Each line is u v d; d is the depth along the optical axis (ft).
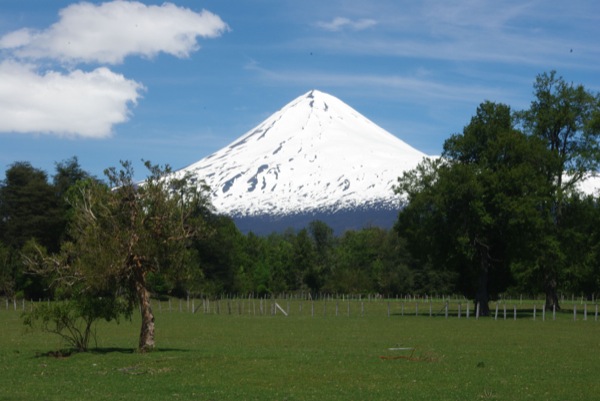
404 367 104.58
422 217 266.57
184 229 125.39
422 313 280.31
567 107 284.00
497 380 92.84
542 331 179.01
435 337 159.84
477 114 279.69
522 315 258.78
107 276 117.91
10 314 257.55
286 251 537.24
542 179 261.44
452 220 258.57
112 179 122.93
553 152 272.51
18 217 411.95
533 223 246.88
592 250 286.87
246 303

☆ ☆ ☆ ☆

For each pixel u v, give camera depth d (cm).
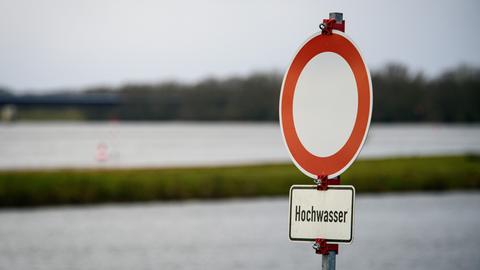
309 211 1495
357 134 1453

☆ ☆ ☆ ☆

→ WHAT YOU SHOULD DO: Look through the entries, and return every line that the word "depth" appears in.

→ RESULT BELOW:
Each line is u v d; d is the depth along the optical axis (ft).
For each pixel u v, give camera depth d (cm).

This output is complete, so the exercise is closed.